Hiç o kadar yalnız hissetmedim
Kendi yurt dışı tecrübemden de bildiğim için; yalnızlığı, can sıkıntısını ve boş vakitleri değerlendirmek için internet ve sosyal ağlar önemli ölçüde tercih ediliyor. Gerçi yabancı bir ülkeye gittiğinizde yalnızlığınızı giderebilmeniz, yeni arkadaşlar bulabilmeniz için türlü türlü aktiviteler yapılıyor. Amerika Birleşik Devletleri’nde üniversitelerde “spring break” (bahar arası) denilen birkaç günlük ara oluyor. Çoğu arkadaşım arayı değerlendirip ailesinin yanına gittiğinde yurtta üç veya dört kişi kalmıştık. En yakın arkadaşım da çalıştığı için gün içinde kendimi kitap okumaya ve tezimle ilgili çalışmalara vermiştim. Kendimi hiç o kadar yalnız hissetmemiştim.

Aynı evdeki yalnızlar
Yapay cihazlarla yalnızlığın yüzde yüz giderilebileceğine inanmıyorum. En azından kişisel tecrübelerim bana bunu söylüyor. Bir nebze olsun sizi sevdiklerinize bağlayabilir. Aileniz ile iletişim kurabilirsiniz, sesli ve görüntülü görüşebilirsiniz, ama yurt dışında asıl ihtiyacınız olan yüz yüze iletişim kurabileceğiniz, duygularını ve hislerini anlayabileceğiniz gerçek bir arkadaştır. Yalnızlığı her ne kadar yabancı öğrenciler üzerinden incelesek de aynı evin içinde yalnızlık çekenleri unutmamak gerekiyor. Elektronik cihazların hiç kullanılmamasını savunmuyorum. Aksine bize sunulan imkânlardan faydalanmalıyız. Sadece özellikle çocuklar için bu tür cihazların kullanılmasında süre kısıtlaması getirilmesi uygun olabilir. Aksi durumda cihazların yarattığı yapay ortamlar sayesinde, gerçek hayattan kopuşlar başlayabiliyor.
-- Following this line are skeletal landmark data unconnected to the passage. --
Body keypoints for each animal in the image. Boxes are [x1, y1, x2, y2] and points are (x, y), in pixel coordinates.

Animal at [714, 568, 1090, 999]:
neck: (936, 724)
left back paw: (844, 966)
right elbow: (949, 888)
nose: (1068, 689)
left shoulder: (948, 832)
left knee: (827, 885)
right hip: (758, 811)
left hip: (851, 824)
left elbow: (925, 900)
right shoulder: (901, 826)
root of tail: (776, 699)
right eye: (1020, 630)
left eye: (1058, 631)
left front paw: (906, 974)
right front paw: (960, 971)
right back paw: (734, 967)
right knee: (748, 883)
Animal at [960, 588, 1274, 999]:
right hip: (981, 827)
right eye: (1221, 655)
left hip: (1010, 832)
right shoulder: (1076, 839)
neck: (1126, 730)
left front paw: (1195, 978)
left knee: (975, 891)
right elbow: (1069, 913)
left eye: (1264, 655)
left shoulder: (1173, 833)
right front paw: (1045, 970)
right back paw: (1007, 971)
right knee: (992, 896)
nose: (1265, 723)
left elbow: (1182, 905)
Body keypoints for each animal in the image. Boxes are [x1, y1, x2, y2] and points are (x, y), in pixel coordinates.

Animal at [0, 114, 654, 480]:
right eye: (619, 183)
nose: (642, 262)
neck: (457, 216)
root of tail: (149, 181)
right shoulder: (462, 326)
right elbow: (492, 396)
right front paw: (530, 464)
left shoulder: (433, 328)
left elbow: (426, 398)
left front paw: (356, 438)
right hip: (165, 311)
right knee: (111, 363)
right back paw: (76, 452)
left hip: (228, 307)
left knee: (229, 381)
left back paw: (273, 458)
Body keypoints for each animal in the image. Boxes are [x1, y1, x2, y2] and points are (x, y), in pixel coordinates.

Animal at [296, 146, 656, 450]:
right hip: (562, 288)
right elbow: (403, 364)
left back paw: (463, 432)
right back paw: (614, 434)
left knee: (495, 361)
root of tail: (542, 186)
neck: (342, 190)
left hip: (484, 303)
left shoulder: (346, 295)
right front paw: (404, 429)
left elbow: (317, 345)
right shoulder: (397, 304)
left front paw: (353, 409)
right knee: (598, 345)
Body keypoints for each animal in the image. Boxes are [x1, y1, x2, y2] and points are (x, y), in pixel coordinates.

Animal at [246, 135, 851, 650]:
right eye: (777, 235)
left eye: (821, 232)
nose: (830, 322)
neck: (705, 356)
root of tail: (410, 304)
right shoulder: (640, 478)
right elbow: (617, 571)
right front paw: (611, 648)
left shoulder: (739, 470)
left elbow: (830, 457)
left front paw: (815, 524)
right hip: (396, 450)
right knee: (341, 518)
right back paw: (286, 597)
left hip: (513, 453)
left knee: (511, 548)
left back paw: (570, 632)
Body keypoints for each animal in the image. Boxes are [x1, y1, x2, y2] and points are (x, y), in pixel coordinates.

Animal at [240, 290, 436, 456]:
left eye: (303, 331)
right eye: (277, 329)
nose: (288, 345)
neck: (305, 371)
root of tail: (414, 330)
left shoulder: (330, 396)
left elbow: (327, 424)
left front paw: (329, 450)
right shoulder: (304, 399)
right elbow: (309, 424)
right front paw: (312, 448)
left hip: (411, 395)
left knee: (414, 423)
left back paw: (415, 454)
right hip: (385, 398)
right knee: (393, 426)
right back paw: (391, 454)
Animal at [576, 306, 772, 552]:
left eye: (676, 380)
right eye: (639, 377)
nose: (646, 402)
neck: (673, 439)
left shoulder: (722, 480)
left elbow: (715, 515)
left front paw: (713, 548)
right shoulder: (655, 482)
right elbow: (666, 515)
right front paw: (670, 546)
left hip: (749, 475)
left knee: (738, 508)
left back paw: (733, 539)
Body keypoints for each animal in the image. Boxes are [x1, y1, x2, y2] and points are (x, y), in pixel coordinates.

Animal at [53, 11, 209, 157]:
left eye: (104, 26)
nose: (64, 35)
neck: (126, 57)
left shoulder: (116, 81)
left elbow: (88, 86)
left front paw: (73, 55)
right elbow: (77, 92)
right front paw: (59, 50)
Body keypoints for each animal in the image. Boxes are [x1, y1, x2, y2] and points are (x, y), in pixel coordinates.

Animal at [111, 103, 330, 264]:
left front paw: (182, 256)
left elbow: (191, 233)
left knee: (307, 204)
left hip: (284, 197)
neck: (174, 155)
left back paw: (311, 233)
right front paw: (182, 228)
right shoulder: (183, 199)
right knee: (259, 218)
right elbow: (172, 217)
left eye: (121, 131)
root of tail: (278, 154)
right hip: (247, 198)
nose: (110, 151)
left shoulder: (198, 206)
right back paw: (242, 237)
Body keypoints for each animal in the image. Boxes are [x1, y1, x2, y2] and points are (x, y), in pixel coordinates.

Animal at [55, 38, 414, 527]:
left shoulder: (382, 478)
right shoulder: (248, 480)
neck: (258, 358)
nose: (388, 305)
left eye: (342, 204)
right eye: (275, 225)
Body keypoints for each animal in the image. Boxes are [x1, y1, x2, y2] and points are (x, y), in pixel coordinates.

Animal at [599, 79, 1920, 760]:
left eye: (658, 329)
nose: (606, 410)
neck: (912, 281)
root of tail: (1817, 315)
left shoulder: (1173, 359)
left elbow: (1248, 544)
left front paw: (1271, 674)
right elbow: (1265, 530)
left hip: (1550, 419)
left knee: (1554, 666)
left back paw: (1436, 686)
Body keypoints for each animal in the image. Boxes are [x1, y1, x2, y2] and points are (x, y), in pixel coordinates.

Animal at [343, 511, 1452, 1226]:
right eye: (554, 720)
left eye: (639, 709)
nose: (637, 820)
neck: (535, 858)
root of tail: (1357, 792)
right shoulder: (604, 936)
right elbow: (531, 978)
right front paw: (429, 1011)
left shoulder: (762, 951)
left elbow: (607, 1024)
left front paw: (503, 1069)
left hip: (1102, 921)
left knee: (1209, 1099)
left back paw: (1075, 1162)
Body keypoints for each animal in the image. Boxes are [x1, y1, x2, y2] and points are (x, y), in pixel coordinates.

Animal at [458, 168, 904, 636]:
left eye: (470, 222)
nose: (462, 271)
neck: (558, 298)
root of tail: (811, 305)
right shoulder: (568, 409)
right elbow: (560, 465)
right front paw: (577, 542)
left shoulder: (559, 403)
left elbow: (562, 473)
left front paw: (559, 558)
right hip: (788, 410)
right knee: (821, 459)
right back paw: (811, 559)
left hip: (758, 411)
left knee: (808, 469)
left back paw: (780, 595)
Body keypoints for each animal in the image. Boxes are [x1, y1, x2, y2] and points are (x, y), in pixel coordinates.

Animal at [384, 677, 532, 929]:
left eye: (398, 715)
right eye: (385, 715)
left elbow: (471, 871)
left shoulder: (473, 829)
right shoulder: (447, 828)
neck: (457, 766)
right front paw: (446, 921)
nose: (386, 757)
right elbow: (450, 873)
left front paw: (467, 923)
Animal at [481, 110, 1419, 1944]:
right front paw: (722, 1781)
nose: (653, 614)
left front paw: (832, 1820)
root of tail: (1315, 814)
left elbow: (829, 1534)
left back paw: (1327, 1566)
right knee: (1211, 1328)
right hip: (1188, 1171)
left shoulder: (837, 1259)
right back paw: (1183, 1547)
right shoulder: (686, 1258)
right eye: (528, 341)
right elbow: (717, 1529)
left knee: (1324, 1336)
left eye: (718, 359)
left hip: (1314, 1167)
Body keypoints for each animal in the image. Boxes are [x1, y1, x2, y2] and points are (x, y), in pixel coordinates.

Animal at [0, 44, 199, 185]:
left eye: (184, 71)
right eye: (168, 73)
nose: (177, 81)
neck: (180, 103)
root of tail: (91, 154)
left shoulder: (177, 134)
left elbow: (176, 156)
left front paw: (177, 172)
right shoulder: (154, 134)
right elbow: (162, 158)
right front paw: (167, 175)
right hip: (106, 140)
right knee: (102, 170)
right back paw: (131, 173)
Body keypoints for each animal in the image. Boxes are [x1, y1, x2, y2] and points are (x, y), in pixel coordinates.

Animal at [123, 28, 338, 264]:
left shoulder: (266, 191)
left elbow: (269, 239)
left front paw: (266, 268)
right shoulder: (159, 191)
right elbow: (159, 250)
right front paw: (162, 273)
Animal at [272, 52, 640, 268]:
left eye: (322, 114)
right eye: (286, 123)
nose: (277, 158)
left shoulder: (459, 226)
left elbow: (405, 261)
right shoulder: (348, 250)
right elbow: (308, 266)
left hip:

Sosyalleşeyim derken yalnızlaşmayın
Tabii ki ailesinden uzak olan yalnız bireyler için internet ilk zamanlar önemli bir boşluğu doldurur. Bir süre sonra ise bunun yerini gerçek arkadaşlar alması gerekiyor ki “elektronik yalnızlığa” doğru gidilmesin. Dolayısıyla dengeli ve sağlıklı bir yaşam için sosyal ağları ihtiyacımız kadar kullanıp, bu ortamların bağımlısı olmamalıyız. Böylece yaşamımızdaki iletişimin de öldürülmesine izin vermemiş oluruz. Bizi sosyalleştirmesini istediğimiz sosyal ağlar, bireyleri dijital bir yalnızlığa doğru götürebiliyor. İlk başlarda yalnızlık, sosyalleşme ve can sıkıntısı gibi duygularımızı tatmin etse de sonrasında bağımlılık yaratıp, bilgisayar başında uzun süreler geçirmeye başlıyoruz. Böylece asıl yalnızlaşmayı bilgisayarın karşısında elektronik ortamda yaşıyoruz.






AYNI EVDEKİ YALNIZLAR: Elektronik cihazlar bireyler tarafından eğlence, haber, araştırma, sosyalleşme amacıyla kullanılırken, aynı zamanda yüz yüze iletişimi de olumsuz yönde etkiliyor.